I watched the mountains, what was left of them, during soccer practice. While my son tumbled on a field with other five-year-olds, I cast my eyes across the river, where the hills were a pale brown with deep gorges and no trees: foothills with flat, bulldozed tops.
Two hundred years ago, my home in rural, Southeastern Ohio contained some of the county’s largest coal deposits. Three billion tons of coal was pulled from the ground in the state mostly by hand, loaded and shipped across the country via train and canals. Towns sprung up around coal, populated by miners who shopped at company stores, who were paid by the ton, and who often only saw daylight on Sundays.

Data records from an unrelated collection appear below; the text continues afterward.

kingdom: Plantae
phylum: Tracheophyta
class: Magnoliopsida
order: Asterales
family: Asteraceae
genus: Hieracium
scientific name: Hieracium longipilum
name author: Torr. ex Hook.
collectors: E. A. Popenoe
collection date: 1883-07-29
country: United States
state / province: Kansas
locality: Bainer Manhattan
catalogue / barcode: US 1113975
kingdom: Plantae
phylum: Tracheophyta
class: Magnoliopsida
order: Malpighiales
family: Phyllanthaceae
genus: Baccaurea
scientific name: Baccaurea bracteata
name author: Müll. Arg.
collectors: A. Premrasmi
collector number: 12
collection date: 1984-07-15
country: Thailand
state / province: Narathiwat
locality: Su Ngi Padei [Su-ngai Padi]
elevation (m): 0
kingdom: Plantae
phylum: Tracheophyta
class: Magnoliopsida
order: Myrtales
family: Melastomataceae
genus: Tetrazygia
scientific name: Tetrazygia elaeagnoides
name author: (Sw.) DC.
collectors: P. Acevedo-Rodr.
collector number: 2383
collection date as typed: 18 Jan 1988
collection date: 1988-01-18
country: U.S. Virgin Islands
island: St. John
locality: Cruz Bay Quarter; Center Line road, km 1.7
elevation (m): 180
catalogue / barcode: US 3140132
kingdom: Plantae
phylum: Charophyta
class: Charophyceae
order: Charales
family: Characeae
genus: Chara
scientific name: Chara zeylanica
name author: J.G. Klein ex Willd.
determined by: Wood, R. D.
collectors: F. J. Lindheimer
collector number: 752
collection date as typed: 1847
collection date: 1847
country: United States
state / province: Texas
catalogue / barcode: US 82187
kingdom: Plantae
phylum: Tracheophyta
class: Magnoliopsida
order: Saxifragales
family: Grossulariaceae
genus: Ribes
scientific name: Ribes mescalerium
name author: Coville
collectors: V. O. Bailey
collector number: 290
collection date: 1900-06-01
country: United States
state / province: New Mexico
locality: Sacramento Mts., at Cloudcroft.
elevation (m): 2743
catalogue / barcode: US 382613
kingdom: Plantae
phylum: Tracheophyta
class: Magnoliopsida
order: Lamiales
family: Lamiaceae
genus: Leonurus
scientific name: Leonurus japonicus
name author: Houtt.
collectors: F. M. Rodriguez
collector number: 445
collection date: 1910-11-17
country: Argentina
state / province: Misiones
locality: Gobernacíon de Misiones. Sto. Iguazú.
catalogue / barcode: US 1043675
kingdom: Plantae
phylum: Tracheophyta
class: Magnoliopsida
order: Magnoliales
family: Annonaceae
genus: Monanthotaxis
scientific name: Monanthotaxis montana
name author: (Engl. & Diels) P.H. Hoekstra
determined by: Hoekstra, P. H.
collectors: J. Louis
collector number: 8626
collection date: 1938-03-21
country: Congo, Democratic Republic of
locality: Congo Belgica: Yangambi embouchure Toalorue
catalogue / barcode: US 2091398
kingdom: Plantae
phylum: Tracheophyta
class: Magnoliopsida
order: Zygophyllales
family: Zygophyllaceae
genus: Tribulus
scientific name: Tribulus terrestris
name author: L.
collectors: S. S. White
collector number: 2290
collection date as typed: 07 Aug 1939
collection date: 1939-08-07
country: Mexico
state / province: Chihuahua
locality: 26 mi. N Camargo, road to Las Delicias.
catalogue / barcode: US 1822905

The small towns and villages of my Appalachian county were called the little cities of black diamonds. Such was the value of coal, as precious as gems. Coal paid for towns. Coal paid for schools. Coal built the Tecumseh Theater in Shawnee, the Marietta and Pittsburgh Railroad.
Families would scavenge scraps out of the rocks to heat their homes. Houses, like the hundred-year-old house where my son and I live, sometimes included little washrooms on the side where a miner could clean off some of the black dust before entering the kitchen.
Coal was inevitable. A friend of mine once met a former head of Buckingham Coal and asked him how he got his start. He said when he was in fifth or sixth grade, a man from the mine had come to his school. The man had scanned the classroom, pointing out the biggest boys and asking them to stand, including the future coal company boss.